── Provided data

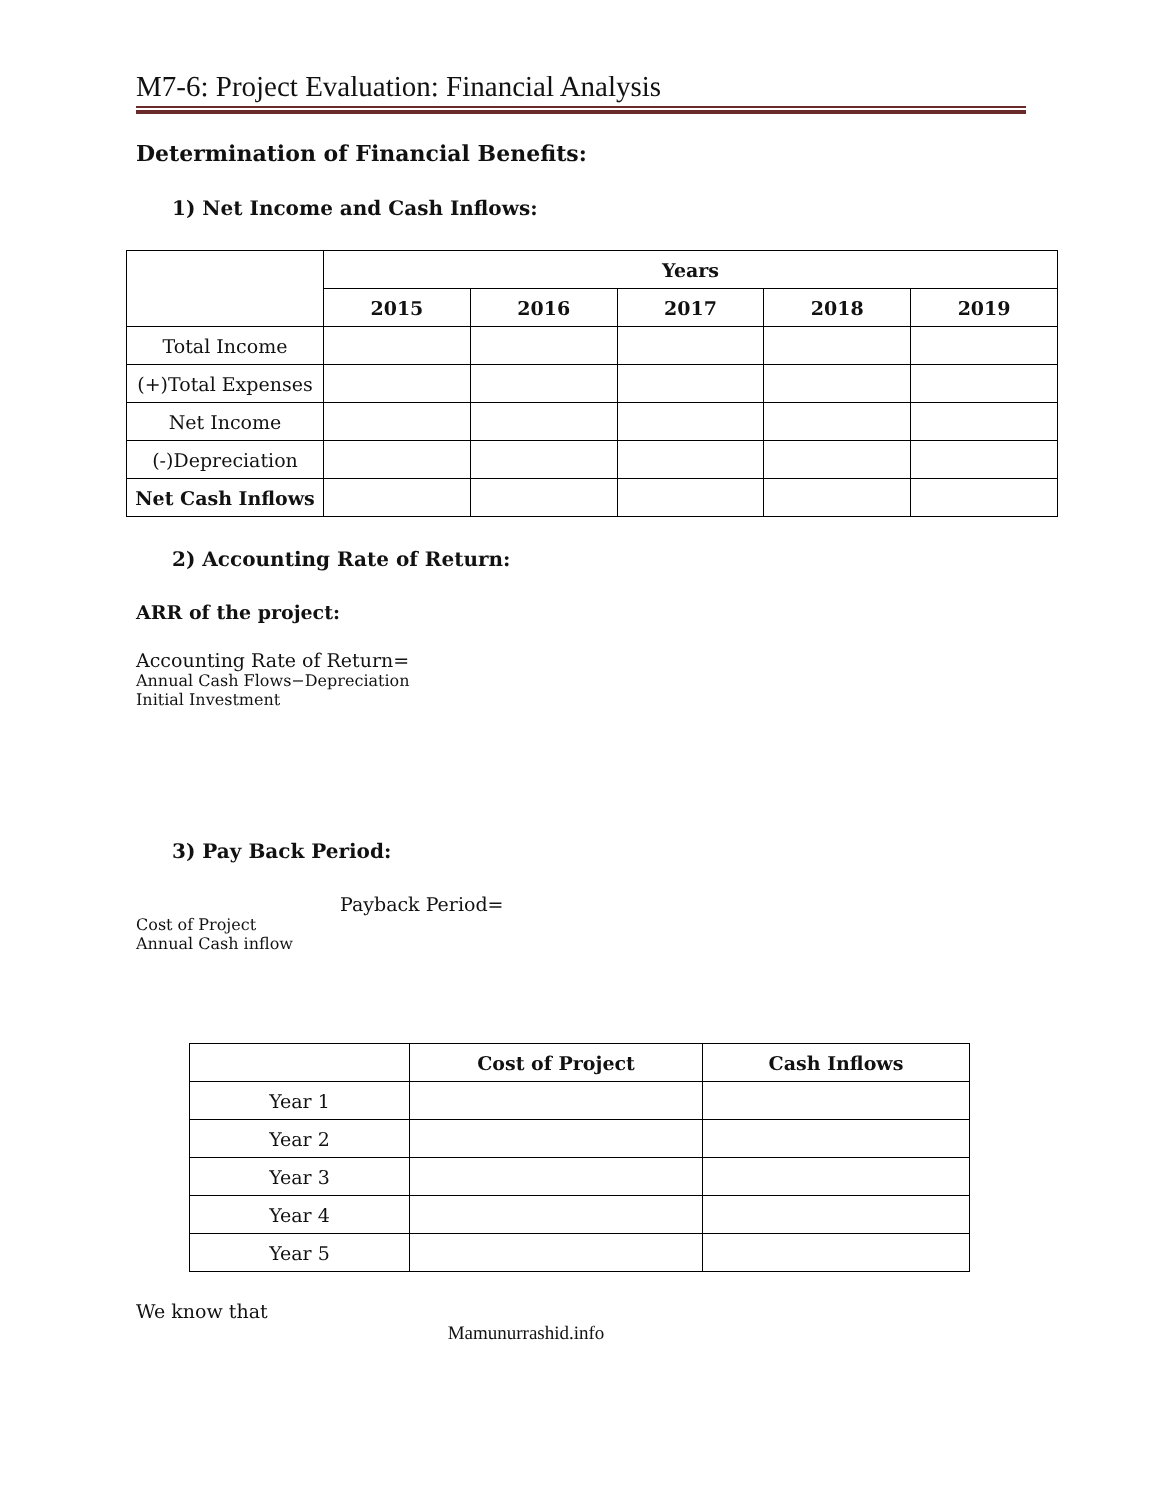M7-6: Project Evaluation: Financial Analysis
Determination of Financial Benefits:
1) Net Income and Cash Inflows:
| | Years | | | | |
| | 2015 | 2016 | 2017 | 2018 | 2019 |
| Total Income | | | | | |
| (+)Total Expenses | | | | | |
| Net Income | | | | | |
| (-)Depreciation | | | | | |
| Net Cash Inflows | | | | | |
2) Accounting Rate of Return:
ARR of the project:
Accounting Rate of Return=
Annual Cash Flows−Depreciation
Initial Investment
3) Pay Back Period:
Payback Period=
Cost of Project
Annual Cash inflow
| | Cost of Project | Cash Inflows |
| Year 1 | | |
| Year 2 | | |
| Year 3 | | |
| Year 4 | | |
| Year 5 | | |
We know that
Mamunurrashid.info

────

Task description: Both ends count here. Reproduce exactly the lines from the one containing "Inflows | | | | | |" through the end of the listing.

Output below:
| Net Cash Inflows | | | | | |
2) Accounting Rate of Return:
ARR of the project:
Accounting Rate of Return=
Annual Cash Flows−Depreciation
Initial Investment
3) Pay Back Period:
Payback Period=
Cost of Project
Annual Cash inflow
| | Cost of Project | Cash Inflows |
| Year 1 | | |
| Year 2 | | |
| Year 3 | | |
| Year 4 | | |
| Year 5 | | |
We know that
Mamunurrashid.info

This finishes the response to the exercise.